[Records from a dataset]
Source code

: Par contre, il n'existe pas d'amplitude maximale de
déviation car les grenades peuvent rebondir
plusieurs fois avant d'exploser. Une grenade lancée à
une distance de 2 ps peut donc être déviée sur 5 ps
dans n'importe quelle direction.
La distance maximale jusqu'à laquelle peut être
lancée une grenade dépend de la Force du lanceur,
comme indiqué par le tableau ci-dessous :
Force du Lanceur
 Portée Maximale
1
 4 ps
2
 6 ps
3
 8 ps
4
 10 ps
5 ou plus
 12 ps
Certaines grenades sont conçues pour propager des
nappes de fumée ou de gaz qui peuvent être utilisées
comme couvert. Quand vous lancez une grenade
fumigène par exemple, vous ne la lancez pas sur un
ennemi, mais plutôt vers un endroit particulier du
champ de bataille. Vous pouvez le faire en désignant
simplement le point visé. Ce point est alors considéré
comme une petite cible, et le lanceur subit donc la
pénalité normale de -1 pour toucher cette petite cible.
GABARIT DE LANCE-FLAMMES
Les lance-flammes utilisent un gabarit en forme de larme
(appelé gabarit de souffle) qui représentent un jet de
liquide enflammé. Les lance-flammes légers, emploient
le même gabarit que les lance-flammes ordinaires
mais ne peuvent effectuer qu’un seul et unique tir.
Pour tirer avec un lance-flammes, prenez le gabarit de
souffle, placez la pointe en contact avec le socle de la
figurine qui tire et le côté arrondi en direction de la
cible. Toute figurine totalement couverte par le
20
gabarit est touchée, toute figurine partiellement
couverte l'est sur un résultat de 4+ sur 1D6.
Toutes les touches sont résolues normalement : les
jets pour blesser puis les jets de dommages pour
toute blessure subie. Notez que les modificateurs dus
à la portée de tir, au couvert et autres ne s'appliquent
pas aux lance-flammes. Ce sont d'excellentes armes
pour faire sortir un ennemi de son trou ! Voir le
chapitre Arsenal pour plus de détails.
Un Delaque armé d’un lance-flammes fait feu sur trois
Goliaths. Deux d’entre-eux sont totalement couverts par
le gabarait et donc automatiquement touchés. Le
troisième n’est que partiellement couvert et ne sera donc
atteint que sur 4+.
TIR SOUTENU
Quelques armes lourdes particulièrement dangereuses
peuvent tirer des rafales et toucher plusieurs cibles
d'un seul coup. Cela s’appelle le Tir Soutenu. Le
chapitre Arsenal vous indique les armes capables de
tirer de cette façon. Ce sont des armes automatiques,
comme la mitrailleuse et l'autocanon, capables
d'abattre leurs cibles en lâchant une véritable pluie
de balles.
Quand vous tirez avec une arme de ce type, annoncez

■ Exercise instructions ■
Please return all of the records exactly as they appear.

■ Exercise answer ■
Source code

: Par contre, il n'existe pas d'amplitude maximale de
déviation car les grenades peuvent rebondir
plusieurs fois avant d'exploser. Une grenade lancée à
une distance de 2 ps peut donc être déviée sur 5 ps
dans n'importe quelle direction.
La distance maximale jusqu'à laquelle peut être
lancée une grenade dépend de la Force du lanceur,
comme indiqué par le tableau ci-dessous :
Force du Lanceur
 Portée Maximale
1
 4 ps
2
 6 ps
3
 8 ps
4
 10 ps
5 ou plus
 12 ps
Certaines grenades sont conçues pour propager des
nappes de fumée ou de gaz qui peuvent être utilisées
comme couvert. Quand vous lancez une grenade
fumigène par exemple, vous ne la lancez pas sur un
ennemi, mais plutôt vers un endroit particulier du
champ de bataille. Vous pouvez le faire en désignant
simplement le point visé. Ce point est alors considéré
comme une petite cible, et le lanceur subit donc la
pénalité normale de -1 pour toucher cette petite cible.
GABARIT DE LANCE-FLAMMES
Les lance-flammes utilisent un gabarit en forme de larme
(appelé gabarit de souffle) qui représentent un jet de
liquide enflammé. Les lance-flammes légers, emploient
le même gabarit que les lance-flammes ordinaires
mais ne peuvent effectuer qu’un seul et unique tir.
Pour tirer avec un lance-flammes, prenez le gabarit de
souffle, placez la pointe en contact avec le socle de la
figurine qui tire et le côté arrondi en direction de la
cible. Toute figurine totalement couverte par le
20
gabarit est touchée, toute figurine partiellement
couverte l'est sur un résultat de 4+ sur 1D6.
Toutes les touches sont résolues normalement : les
jets pour blesser puis les jets de dommages pour
toute blessure subie. Notez que les modificateurs dus
à la portée de tir, au couvert et autres ne s'appliquent
pas aux lance-flammes. Ce sont d'excellentes armes
pour faire sortir un ennemi de son trou ! Voir le
chapitre Arsenal pour plus de détails.
Un Delaque armé d’un lance-flammes fait feu sur trois
Goliaths. Deux d’entre-eux sont totalement couverts par
le gabarait et donc automatiquement touchés. Le
troisième n’est que partiellement couvert et ne sera donc
atteint que sur 4+.
TIR SOUTENU
Quelques armes lourdes particulièrement dangereuses
peuvent tirer des rafales et toucher plusieurs cibles
d'un seul coup. Cela s’appelle le Tir Soutenu. Le
chapitre Arsenal vous indique les armes capables de
tirer de cette façon. Ce sont des armes automatiques,
comme la mitrailleuse et l'autocanon, capables
d'abattre leurs cibles en lâchant une véritable pluie
de balles.
Quand vous tirez avec une arme de ce type, annoncez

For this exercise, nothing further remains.